- **Complete the following**:
A) Name every character type that the encoding and decoding text below allows for the Native and Expect parameters of UtfGeneralEncoder and UtfGeneralDecoder.
B) In the encoding and decoding text below, what encoding does char16be_t stand for?
C) Extend the encoding and decoding text below, starting after its final sentence.
** Start Document text **
Files
GacUI/.github/KnowledgeBase/KB_VlppOS_EncodingDecoding.md
2025-10-30 22:39:15 -07:00

4.8 KiB

Encoding and Decoding

Text encoding conversion between different UTF formats with BOM support and binary data encoding.

UTF Encoding with BOM Support

Use BomEncoder and BomDecoder for UTF encoding with BOM support.

BomEncoder and BomDecoder convert data between wchar_t and a specified UTF encoding with BOM added to the very beginning.

UTF Encoding without BOM

Use UtfGeneralEncoder<Native, Expect> and UtfGeneralDecoder<Native, Expect> for UTF conversion without BOM.

UtfGeneralEncoder<Native, Expect> encode from Expect to Native, UtfGeneralDecoder<Native, Expect> decode from Native to Expect. They should be one of wchar_t, char8_t, char16_t, char32_t and char16be_t.

Unlike BomEncoder and BomDecoder, UtfGeneralEncoder and UtfGeneralDecodes is without BOM.

char16be_t means UTF-16 Big Endian, which is not a C++ native type, it can't be used with any string literal.

Specific UTF Conversion Aliases

There are aliases for them to convert between wchar_t and any other UTF encoding:

  • Use Utf8Encoder and Utf8Decoder for UTF-8 conversion
  • Use Utf16Encoder and Utf16Decoder for UTF-16 conversion
  • Use Utf16BEEncoder and Utf16BEDecoder for UTF-16 Big Endian conversion
  • Use Utf32Encoder and Utf32Decoder for UTF-32 conversion

ASCII/MBCS Encoding

Use MbcsEncoder and MbcsDecoder for ASCII/MBCS conversion.
** End Document text **
** Start Given entries **
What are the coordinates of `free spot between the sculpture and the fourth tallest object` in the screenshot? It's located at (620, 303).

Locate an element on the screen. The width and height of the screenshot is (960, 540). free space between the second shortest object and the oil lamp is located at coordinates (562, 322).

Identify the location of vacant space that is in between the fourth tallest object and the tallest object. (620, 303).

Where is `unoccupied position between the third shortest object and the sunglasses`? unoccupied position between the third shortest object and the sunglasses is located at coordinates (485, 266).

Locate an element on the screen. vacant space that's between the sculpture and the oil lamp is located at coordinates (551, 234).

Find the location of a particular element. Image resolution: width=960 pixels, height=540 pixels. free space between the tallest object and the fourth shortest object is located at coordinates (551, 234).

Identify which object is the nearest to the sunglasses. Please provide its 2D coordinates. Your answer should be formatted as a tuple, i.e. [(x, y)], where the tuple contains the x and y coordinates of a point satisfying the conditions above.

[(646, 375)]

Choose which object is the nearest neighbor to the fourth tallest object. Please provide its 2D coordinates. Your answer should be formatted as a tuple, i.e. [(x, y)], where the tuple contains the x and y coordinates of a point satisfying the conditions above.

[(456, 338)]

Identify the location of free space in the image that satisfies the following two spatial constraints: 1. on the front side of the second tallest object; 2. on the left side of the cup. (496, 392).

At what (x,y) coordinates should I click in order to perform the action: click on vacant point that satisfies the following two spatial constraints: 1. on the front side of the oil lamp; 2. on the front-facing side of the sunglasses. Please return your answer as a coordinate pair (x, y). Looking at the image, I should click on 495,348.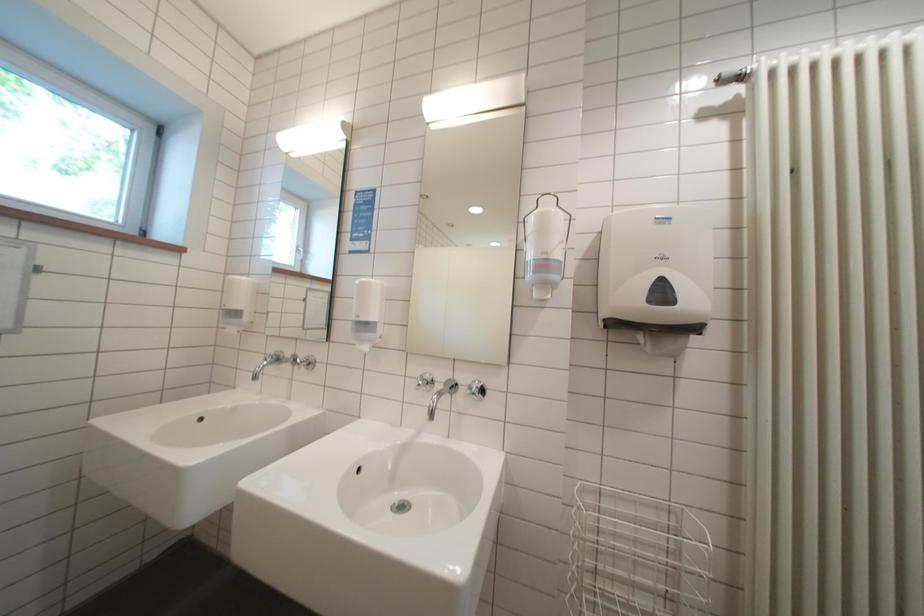
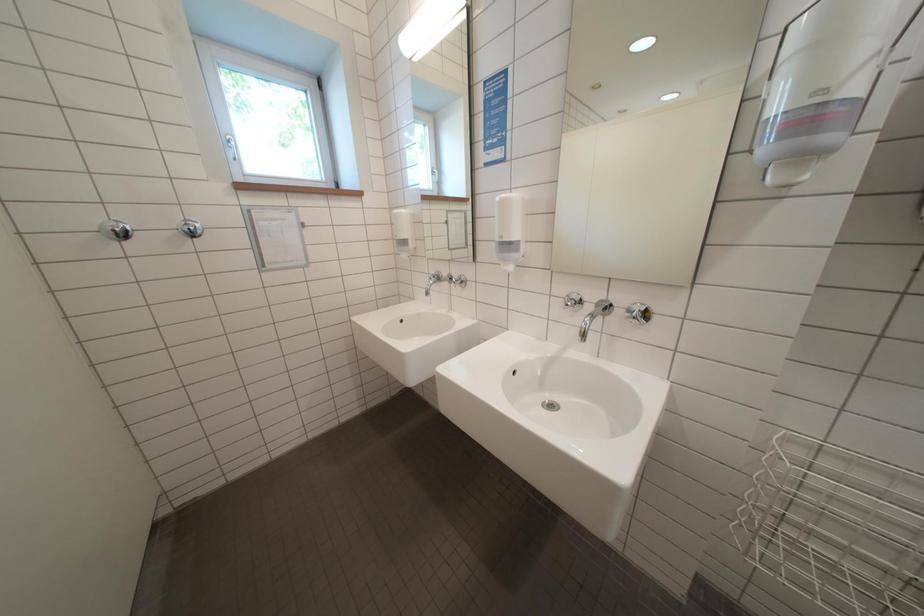
First-person continuous shooting, in which direction is the camera rotating?

The camera's rotation is toward left-down.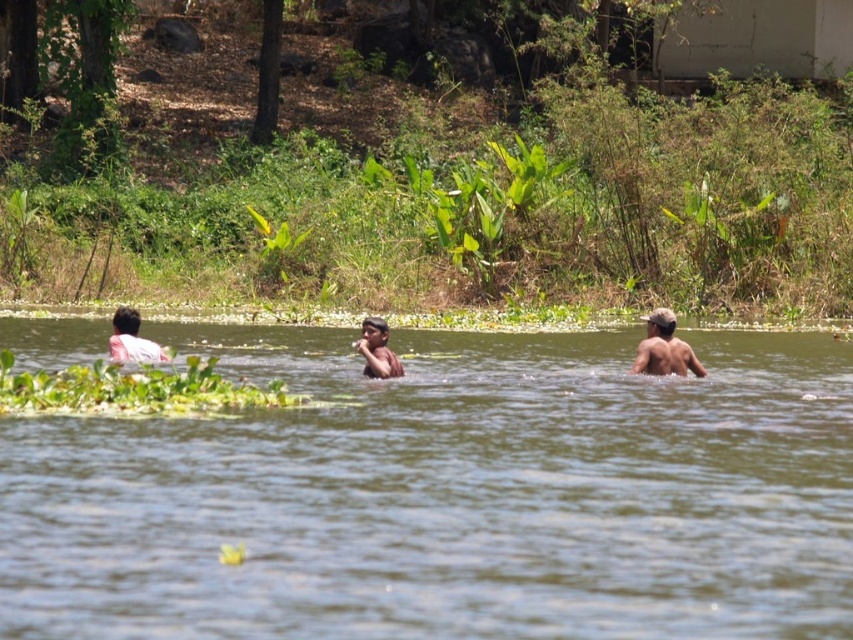
Question: Which of the following is the closest to the observer?

Choices:
 (A) (393, 360)
 (B) (685, 552)
 (C) (637, 364)

Answer: (B)

Question: Can you confirm if white cloth at left is thinner than smooth skin person at center?

Choices:
 (A) yes
 (B) no

Answer: (B)

Question: Which point is closer to the camera?

Choices:
 (A) (131, 337)
 (B) (97, 534)
 (C) (647, 349)

Answer: (B)

Question: Where is brown skin at right located in relation to smooth skin person at center in the image?

Choices:
 (A) above
 (B) below

Answer: (A)

Question: Is brown skin at right smaller than white cloth at left?

Choices:
 (A) no
 (B) yes

Answer: (B)

Question: Estimate the real-world distances between objects in this image. Which object is farther from the white cloth at left?

Choices:
 (A) brown skin at right
 (B) smooth skin person at center
 (C) brown murky water at center

Answer: (A)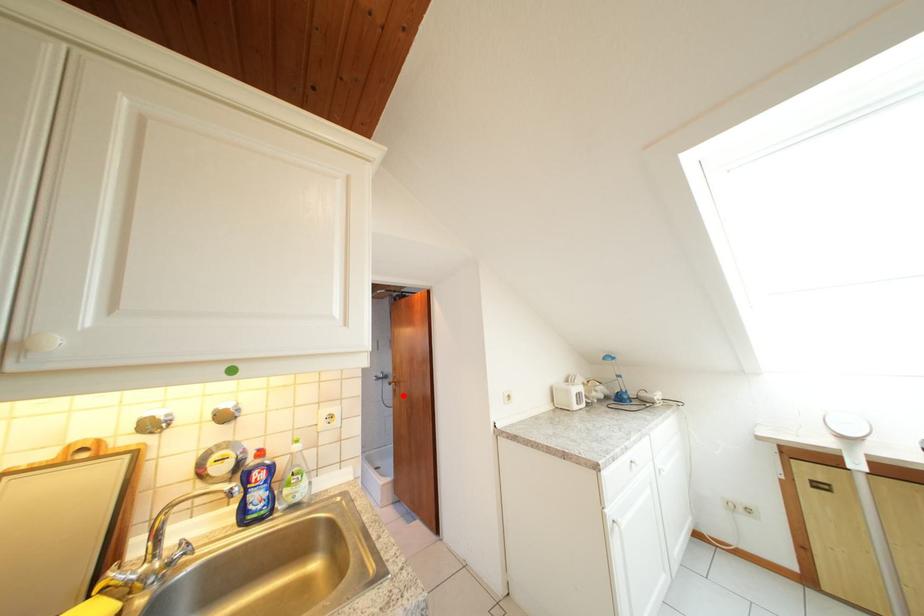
** End Given entries **
- **Results**:
A) wchar_t, char8_t, char16_t, char32_t, char16be_t

B) UTF-16 Big Endian.

C)
MbcsEncoder and MbcsDecoder convert data between wchar_t and char, which is ASCII.

BomEncoder::Mbcs also handles ASCII meanwhile there is no BOM for ASCII. A BomEncoder(BomEncoder::Mbcs) works like a MbcsEncoder.

The actual encoding of char depends on the user setting in the running OS.

Automatic Encoding Detection

Use TestEncoding for automatic encoding detection.

There is a function TestEncoding to scan a binary data and guess the most possible UTF encoding.

Base64 Encoding

Use Utf8Base64Encoder and Utf8Base64Decoder for Base64 encoding in UTF-8.

Utf8Base64Encoder and Utf6Base64Decoder convert between binary data to Base64 in UTF8 encoding. They can work with UtfGeneralEncoder and UtfGeneralDecoder to convert binary data to Base64 in a WString.

Example: Converting Binary Data to Base64 WString

MemoryStream memoryStream;
{
  UtfGeneralEncoder<wchar_t, char8_t> u8towEncoder;
  EncoderStream u8towStream(memoryStream, u8towEncoder);
  Utf8Base64Encoder base64Encoder;
  EncoderStream base64Stream(u8t0wStream, base64Encoder);
  base64Stream.Write(binary ...);
}
memoryStream.SeekFromBegin(0);
{
  StreamReader reader(memoryStream);
  auto base64 = reader.ReadToEnd(reader);
}

Example: Converting Base64 WString to Binary Data

MemoryStream memoryStreamn;
{
  StreamWriter writer(memoryStream);
  writer.WriteString(base64);
}
memoryStream.SeekFromBegin(0);
{
  UtfGeneralEncoder<wchar_t, char8_t> wtou8Decoder;
  DecoderStream wtou8Stream(memoryStream, wtou8Decoder);
  Utf8Base64Decoder base64Decoder;
  DecoderStream base64Stream(wtou8Stream, base64Decoder);
  base64Stream.Read(binary ...);
}

Data Compression

Use LzwEncoder and LzwDecoder for data compression.

  • LzwEncoder compress binary data.
  • LzwDecoder decompress binary data.

Helper Functions

Use CopyStream, CompressStream, DecompressStream helper functions.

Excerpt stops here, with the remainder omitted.